The initial offer of $2.70 and a revised offer of $2.80 were both substantially higher than the electricity infrastructure firm’s price of $2.30 before news of the approach leaked. The board said the offers undervalued the company, but discussions would continue.
Sydney Airport advanced 0.13 per cent to $7.81 after knocking back a takeover proposal from a consortium of investors. The board said the unsolicited, conditional and non-binding offer of $8.25 per share undervalued the airport and was “not in the best interests of Securityholders”. Shares in the airport traded above $9 shortly before the start of the pandemic.
Fund manager Australian Ethical edged up 0.75 per cent after reporting a 12 per cent increase in funds under management to $6.07 billion last quarter. The quarter saw record in-flows.
Buy now pay later players remained under pressure following PayPal’s launch of an instalment payment plan and news yesterday that Apple will soon follow. Afterpay slipped 2.28 per cent, Z1P Co 5.6 per cent and Openpay 3.1 per cent.
Sezzle bucked the trend, bouncing 5.15 per cent after securing a US$30 million investment from DFS Services, a subsidiary of NYSE-listed digital payments firm Discover Financial Services.
A rebound in energy prices helped Woodside Petroleum lift sales revenue by 15 per cent last quarter to $1.285 billion. Production dipped 4 per cent due to scheduled maintenance and adverse weather. The share price slipped 0.99 per cent.
The big four banks have lost momentum with a slide in bond yields since inflationary fears peaked in March. The yield on ten-year Australian government bonds traded today at its lowest level since mid-February.
CBA dipped 0.48 per cent, ANZ 0.58 per cent, NAB 0.91 per cent and Westpac 1.11 per cent.
The Asia Dow inched up 0.08 per cent.

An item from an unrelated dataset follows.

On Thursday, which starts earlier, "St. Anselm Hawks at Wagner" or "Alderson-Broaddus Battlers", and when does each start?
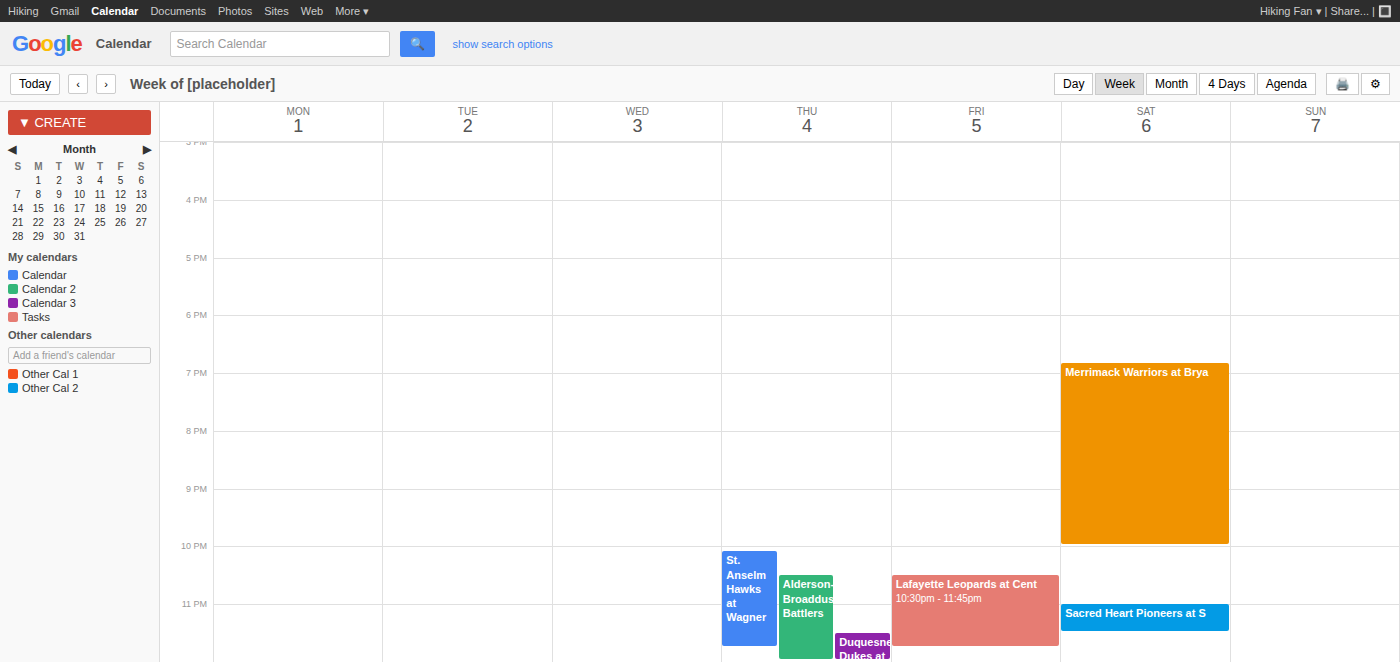
"St. Anselm Hawks at Wagner" 10:05 PM; "Alderson-Broaddus Battlers" 10:30 PM."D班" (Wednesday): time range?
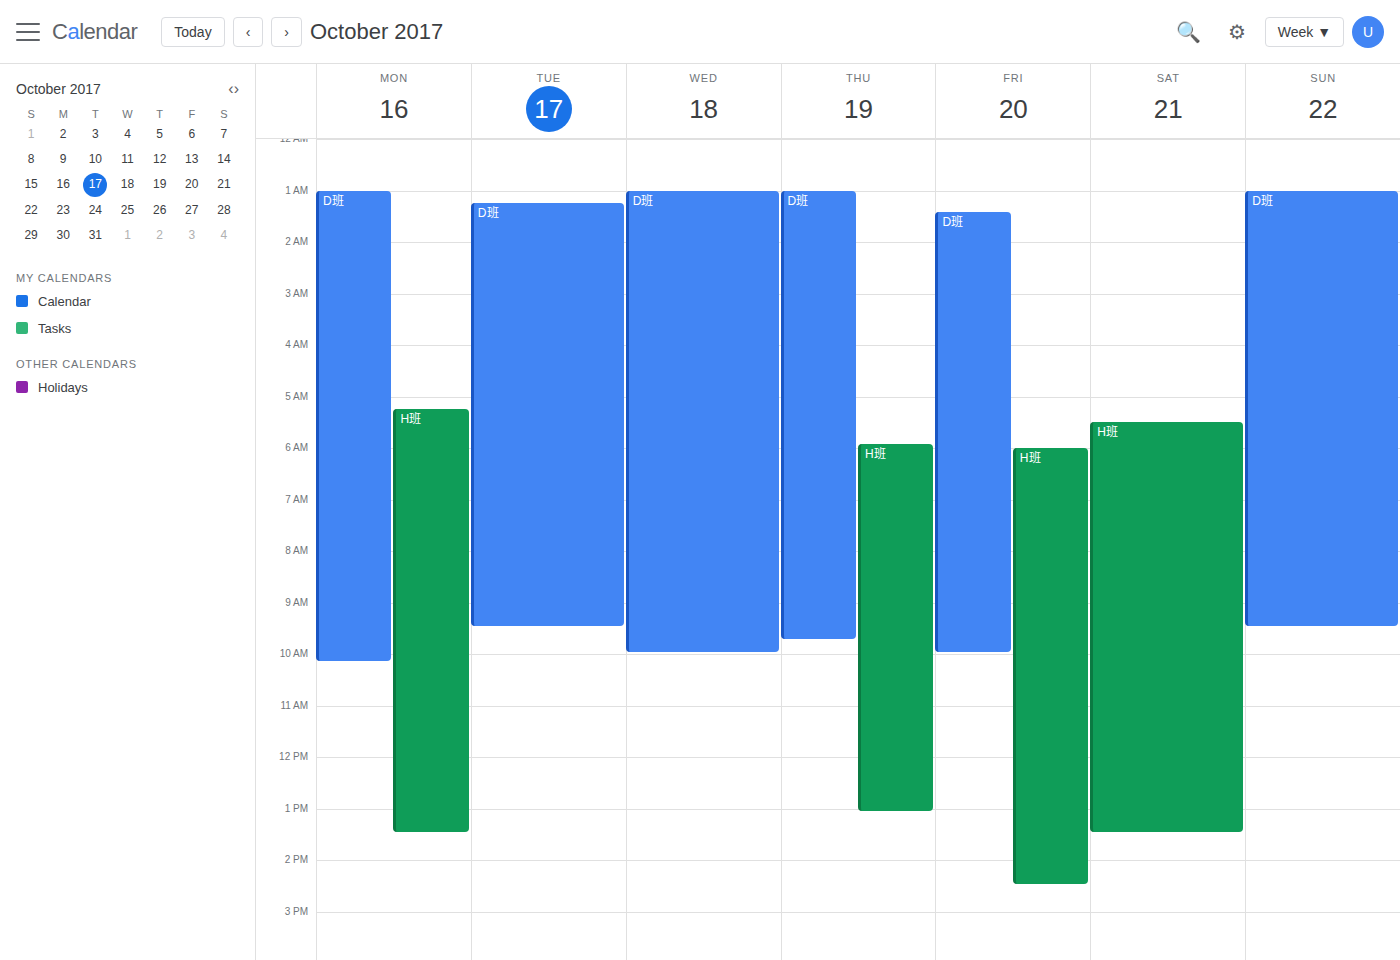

Hong Kong’s Hang Seng climbed 1.05 per cent. China’s Shanghai Composite added 0.79 per cent. Japan’s Nikkei shed 1.22 per cent.
S&P 500 futures eased three points or 0.07 per cent.
Oil added to overnight losses following reports of a possible OPEC+ deal to increase production. Brent crude sagged 55 cents or 0.74 per cent to US$74.21 a barrel.
Gold added to near four-week highs, rising US$5.30 or 0.29 per cent to US$1,830.30 an ounce.
The dollar was steady at 74.79 US cents.